Jupiter's Auroras Defy the Laws of Earthly Physics

Since NASA’s Juno mission began orbiting Jupiter and sending data back to Earth last July, Juno scientists have all sounded pretty alike: They are very excited, and very confused.

“Almost nothing is as we anticipated,” Juno’s principal investigator Scott Bolton told WIRED in May. “But it’s exciting that Jupiter is so different than we assumed.”

“The data’s telling us our ideas are all wrong,” says Randy Gladstone, lead investigator of Juno’s ultraviolet spectrograph. “But that’s fun.”

“It’s a real mystery,” says Barry Mauk, lead investigator of Juno’s Jupiter energetic particle detector instrument (yes, they call it Jedi). “It’s thrilling to be part of this mission.”

What exactly is so baffling and invigorating about Jupiter? The simple answer is everything: Juno’s data has defied conventional scientific wisdom with everything from the color of its poles to the bizarre fluctuations in its gravity and magnetic field strength. But today in particular, Jupiter’s source of scientific wonder is its incredibly powerful auroras, which ceaselessly whirl around the storm-torn gas giant. And they aren’t just challenging expectations—they’re sticking it to the Earthly laws of physics.

◆ **Source data**
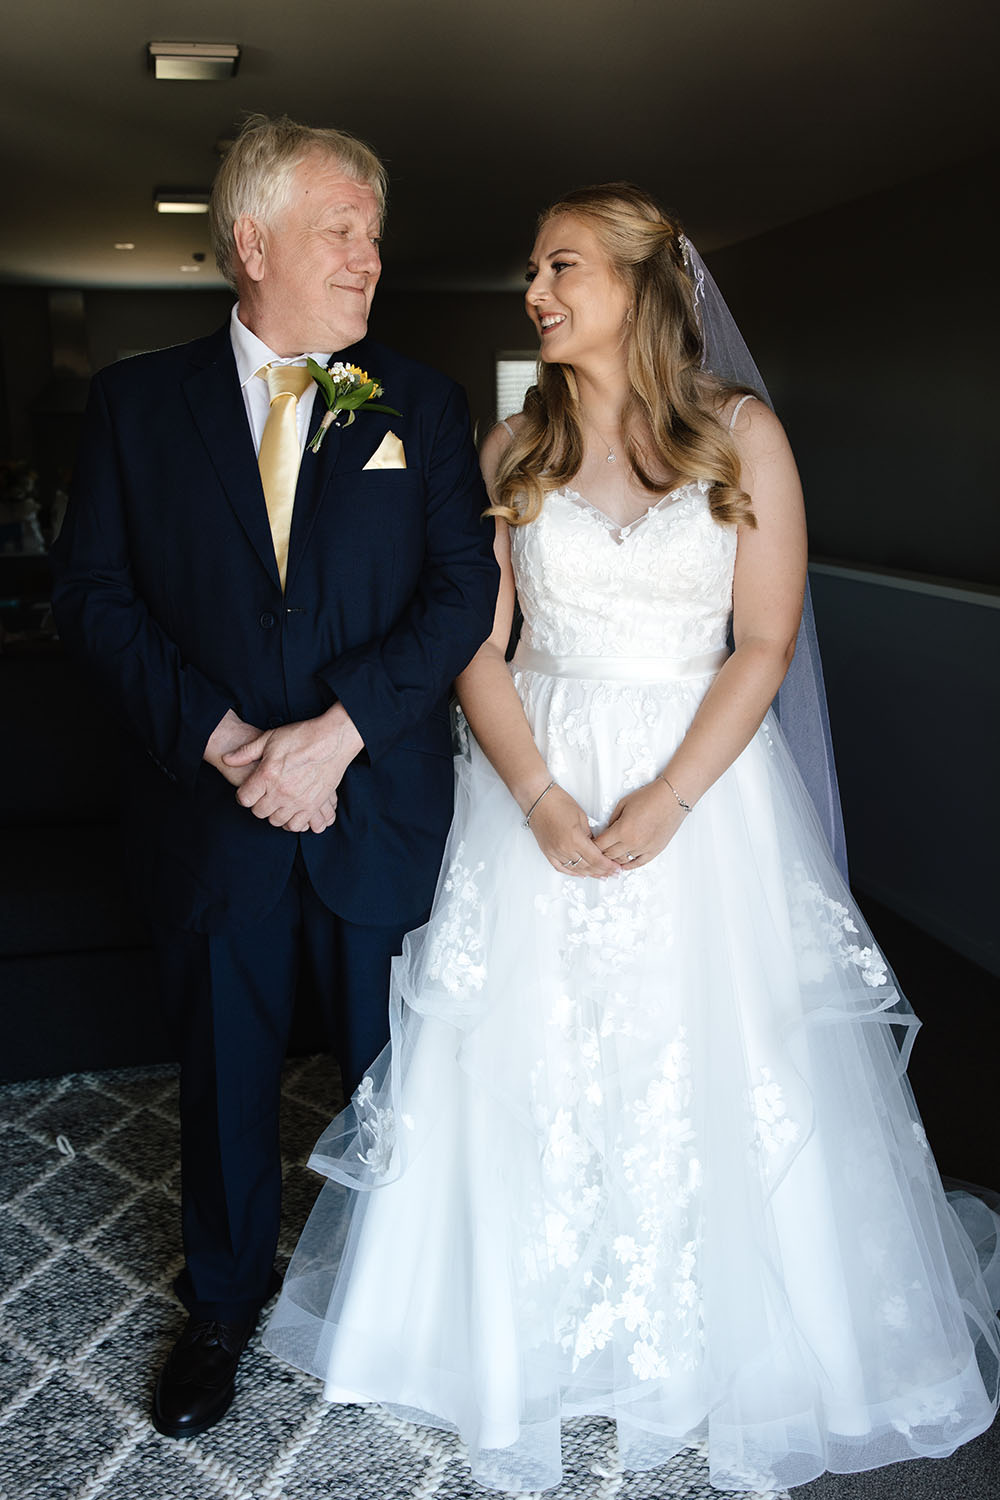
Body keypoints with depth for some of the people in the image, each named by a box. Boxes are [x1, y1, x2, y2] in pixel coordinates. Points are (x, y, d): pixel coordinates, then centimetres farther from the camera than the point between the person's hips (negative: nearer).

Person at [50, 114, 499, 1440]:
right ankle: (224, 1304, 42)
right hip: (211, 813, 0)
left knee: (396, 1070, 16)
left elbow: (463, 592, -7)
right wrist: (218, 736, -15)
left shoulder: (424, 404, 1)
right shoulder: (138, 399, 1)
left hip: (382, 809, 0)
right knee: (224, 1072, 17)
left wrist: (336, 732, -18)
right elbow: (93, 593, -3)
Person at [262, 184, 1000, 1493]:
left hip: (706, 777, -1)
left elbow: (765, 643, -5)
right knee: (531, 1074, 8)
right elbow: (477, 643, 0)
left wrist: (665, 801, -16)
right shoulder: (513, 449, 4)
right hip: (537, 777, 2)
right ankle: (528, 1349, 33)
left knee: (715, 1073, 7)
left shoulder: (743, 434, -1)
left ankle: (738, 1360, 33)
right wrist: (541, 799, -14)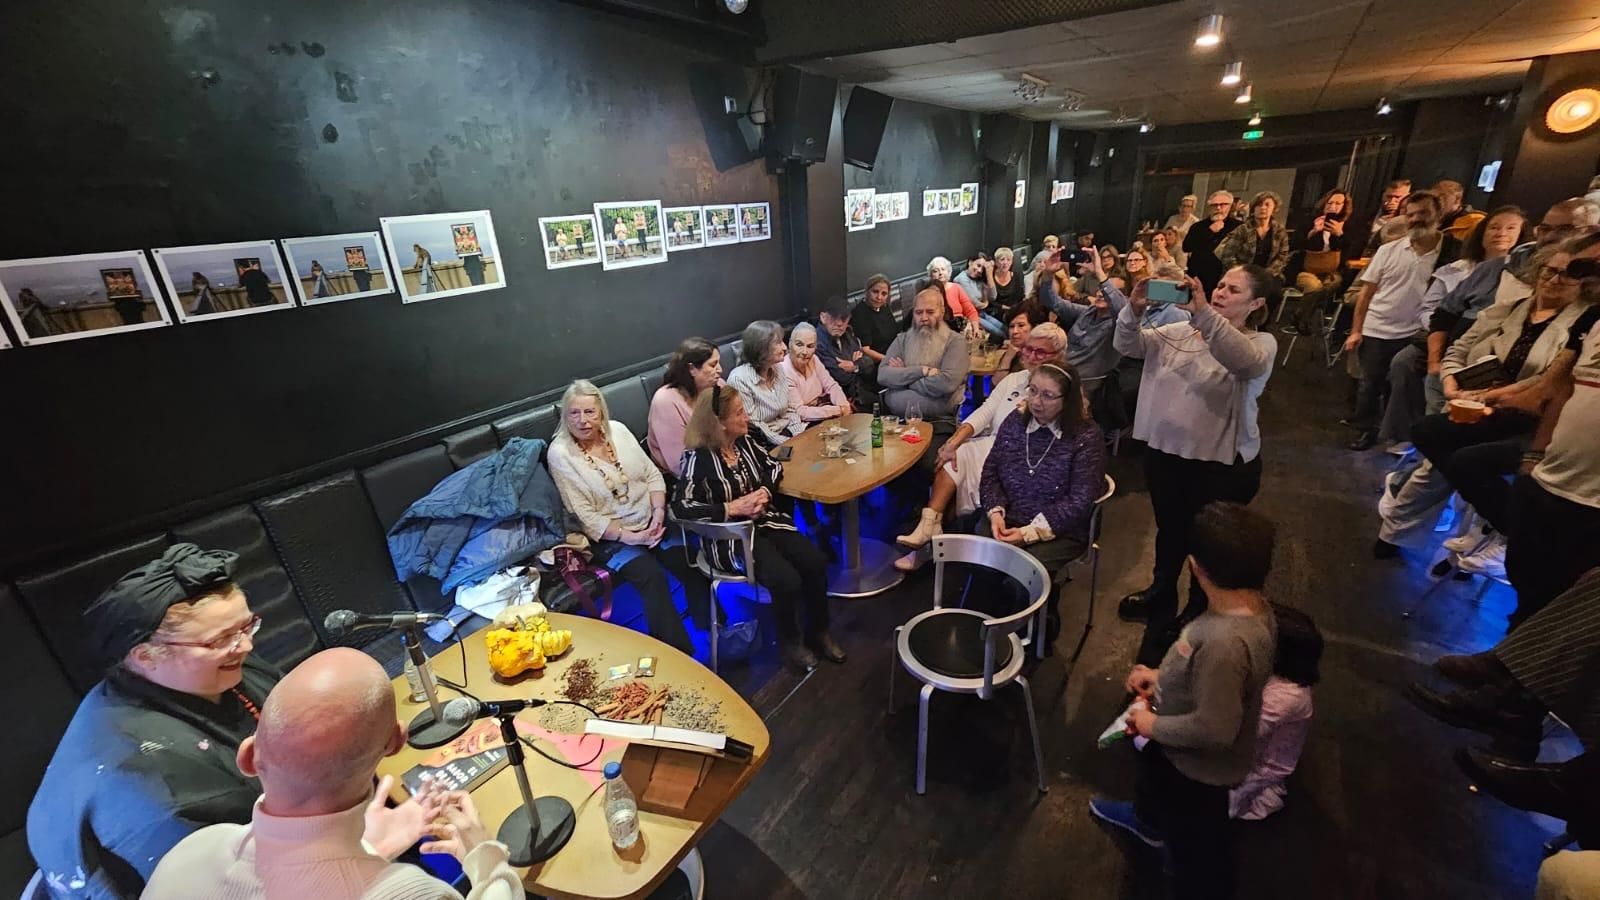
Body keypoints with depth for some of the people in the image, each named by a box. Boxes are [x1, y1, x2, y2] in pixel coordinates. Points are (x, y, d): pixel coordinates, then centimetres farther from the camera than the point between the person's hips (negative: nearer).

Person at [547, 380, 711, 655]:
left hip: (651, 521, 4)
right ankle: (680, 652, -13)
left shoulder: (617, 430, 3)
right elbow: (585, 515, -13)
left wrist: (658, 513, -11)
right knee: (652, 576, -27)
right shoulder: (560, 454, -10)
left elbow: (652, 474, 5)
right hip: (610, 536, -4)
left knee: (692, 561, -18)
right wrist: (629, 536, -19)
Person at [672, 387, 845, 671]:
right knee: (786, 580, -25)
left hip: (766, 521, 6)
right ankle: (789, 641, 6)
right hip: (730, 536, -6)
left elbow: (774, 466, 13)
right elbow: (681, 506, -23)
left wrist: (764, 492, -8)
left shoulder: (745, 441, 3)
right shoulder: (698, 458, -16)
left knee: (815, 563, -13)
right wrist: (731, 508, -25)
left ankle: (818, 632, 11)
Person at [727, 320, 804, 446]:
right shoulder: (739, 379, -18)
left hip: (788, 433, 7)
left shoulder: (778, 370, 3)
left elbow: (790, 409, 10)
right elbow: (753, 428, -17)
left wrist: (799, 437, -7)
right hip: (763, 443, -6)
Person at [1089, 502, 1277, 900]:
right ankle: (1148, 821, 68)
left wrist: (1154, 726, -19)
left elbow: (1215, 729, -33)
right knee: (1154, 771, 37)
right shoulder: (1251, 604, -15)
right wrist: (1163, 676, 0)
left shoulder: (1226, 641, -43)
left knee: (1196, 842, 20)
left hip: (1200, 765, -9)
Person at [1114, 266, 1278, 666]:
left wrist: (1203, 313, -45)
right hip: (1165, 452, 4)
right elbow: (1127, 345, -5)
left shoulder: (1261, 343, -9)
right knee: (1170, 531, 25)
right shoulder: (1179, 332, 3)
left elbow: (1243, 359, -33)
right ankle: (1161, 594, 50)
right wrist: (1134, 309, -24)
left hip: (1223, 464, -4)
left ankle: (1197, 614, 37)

◆ **Task directions**
Condense the paragraph of the Jupiter auroras article that begins "What exactly is so baffling" into a short bulleted list that keeps its main facts.

◆ **Answer to the exercise**
- Nearly everything about Jupiter is baffling.
- Juno's data has defied conventional scientific wisdom, from the color of the poles to odd fluctuations in gravity and magnetic field strength.
- The current focus is Jupiter's extremely powerful auroras, which whirl ceaselessly around the planet.
- These auroras defy expectations and the Earthly laws of physics.